Fare comunicazione oggi è una sfida. Più difficile di quanto potesse esserlo una decina di anni fa, ma pure tanto più stimolante. Perché i nuovi media hanno dato a chiunque la possibilità di esprimersi in una piazza virtuale pronta ad accogliere ogni tipo di teoria, comprese quelle più bizzarre. E, per questo, conta molto più di prima cercare di far notare le differenze, di far emergere la qualità. Altrimenti il rischio, perché di rischio si deve parlare, è che tutto scivoli verso il basso, verso la mediocrità. Ne parlava Umberto Eco con la sua denuncia, sulla parola data ‘a legioni di imbecilli’, ma ne parla pure il fondatore di Twitter Evan Williams, che arriva a una sentenza lapidaria: ‘internet non funziona più’. In sostanza, un fallimento. Laddove si cercava la democrazia delle opinioni condivise, è emersa la dittatura dell’ignoranza.
Ma è davvero tutto così nero come sembra, sul pianeta web? Forse no. Perché c’è una sorta di istinto di sopravvivenza che, se vale per il genere umano, deve valere pure per un lavoro così delicato come quello di informare e comunicare.
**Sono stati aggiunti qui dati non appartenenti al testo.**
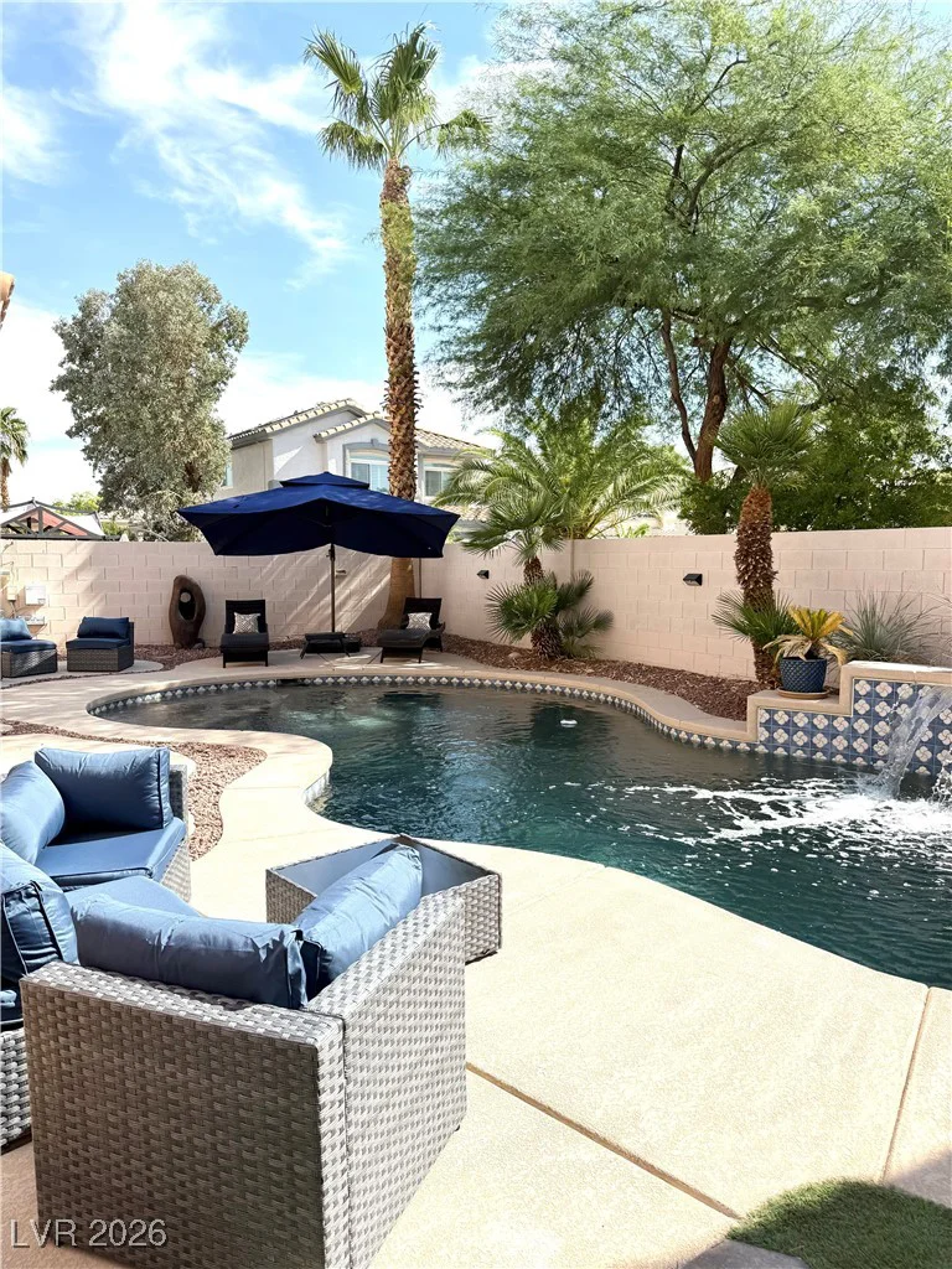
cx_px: 476
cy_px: 634
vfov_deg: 71.6
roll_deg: +0.1
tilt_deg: -4.0
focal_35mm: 24
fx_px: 880
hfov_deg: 56.8
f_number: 1.78
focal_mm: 6.76
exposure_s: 1/4167
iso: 80
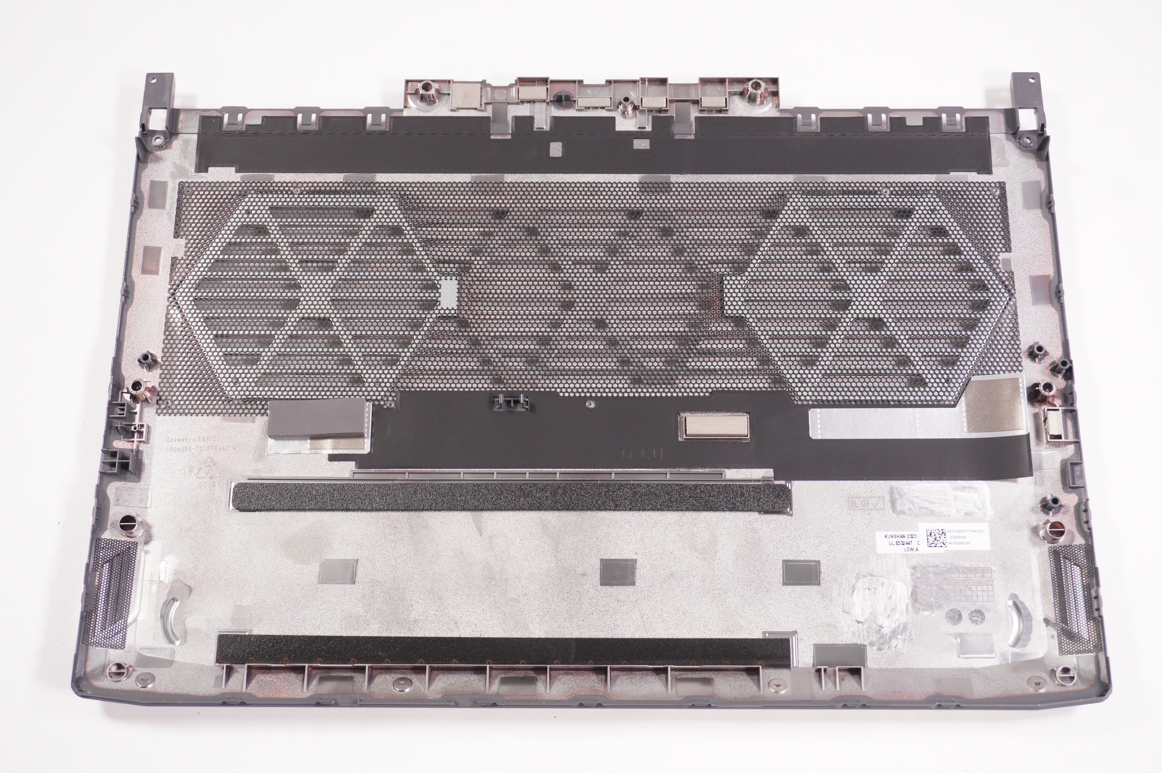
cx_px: 581
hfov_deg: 40.0
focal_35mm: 50
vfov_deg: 27.2
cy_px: 386
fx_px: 1596
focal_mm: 33
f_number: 5.6
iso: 1000
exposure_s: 1/320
Probabilmente, delle famigerate fake news e delle informazioni date un po’ così come capita, non ci libereremo mai del tutto. Ma è altrettanto probabile che prima o dopo la massa faccia sempre più selezione, più attenzione a certe piccole e grandi differenze che adesso passano troppo spesso in secondo piano. Nel frattempo, siamo nel bel mezzo – come direbbe quel grande cantautore che è Max Manfredi – dell’ora del dilettante. Quel momento in cui chi non ha alle spalle un percorso formativo adatto a fare un certo lavoro, crede comunque di poter essere all’altezza del compito. Per sue convinzioni personali (eccesso di autostima) o perché là fuori c’è talmente tanto pressapochismo che ‘uno più o uno meno non fa differenza’. In sostanza, la scarsa qualità non si nota, non dà fastidio.
Così, ecco nascere come funghi siti web gestiti (gestiti?) da post-universitari che devono occupare il loro tempo libero, o peggio ancora da giornalisti (giornalisti?) che si sono stufati delle loro collaborazioni sottopagate per il mondo – considerato mezzo moribondo – della carta stampata. Capita, persino durante i grandi eventi sportivi, di vedere la sala stampa popolata da personaggi in cerca d’autore, che hanno l’aria di chi ha mille cose da fare e danno la sensazione di non capirci poi un granché. Personaggi che in un mondo non giusto, ma almeno normale, avrebbero dovuto fare una certa gavetta per capire come scrivere un articolo, come impostare un’intervista. Semplicemente, come muoversi senza fare la figura di un elefante in una cristalleria.
L’ora del dilettante, in realtà, non spunta dal nulla, ma è figlia primogenita dell’ora del dinosauro. Quel momento storico che vede attempati giornalisti dedicarsi ai nuovi media con le stesse dinamiche che li hanno avvicinati, una trentina di anni fa, al quotidiano da comprare all’edicola. Come spalmare della marmellata su un piatto di carbonara. Forti di contratti blindati e – a volte – pure di una pensione generosa, i dinosauri (di cui si parla in una scena memorabile del film ‘La meglio gioventù’) si muovono con la sicurezza di chi conosce il mondo e con la consapevolezza di poter sbagliare all’infinito, che tanto saranno sempre e comunque lì. Per impartire lezioni (?) ai giovani dilettanti, di cui a volte non ricordano nemmeno il nome.
Il circolo vizioso è talmente chiuso e consolidato che trovare un antidoto non è esattamente la cosa più semplice del mondo. Ma basta un po’ di buona volontà per arrivarci. Gli attori, però, non possono essere all’interno dei media. Gli attori del cambiamento devono essere gli utenti, quelli che le informazioni le cercano. Sta a loro capire dove c’è qualità, sta a loro premiarla leggendo ciò che vale la pena di essere letto, e lasciando il resto alla memoria elettronica del web. Che tritura tutto alla velocità della luce. Un segreto che non è un segreto, ma è un percorso dove l’educazione al cambiamento è il primo passo, condizione necessaria per tornare a far pesare le due parole chiave del mondo glocal: comunicazione e informazione. In assenza di questo cambiamento, avrà avuto ragione Evan Williams: internet sarà stato un fallimento.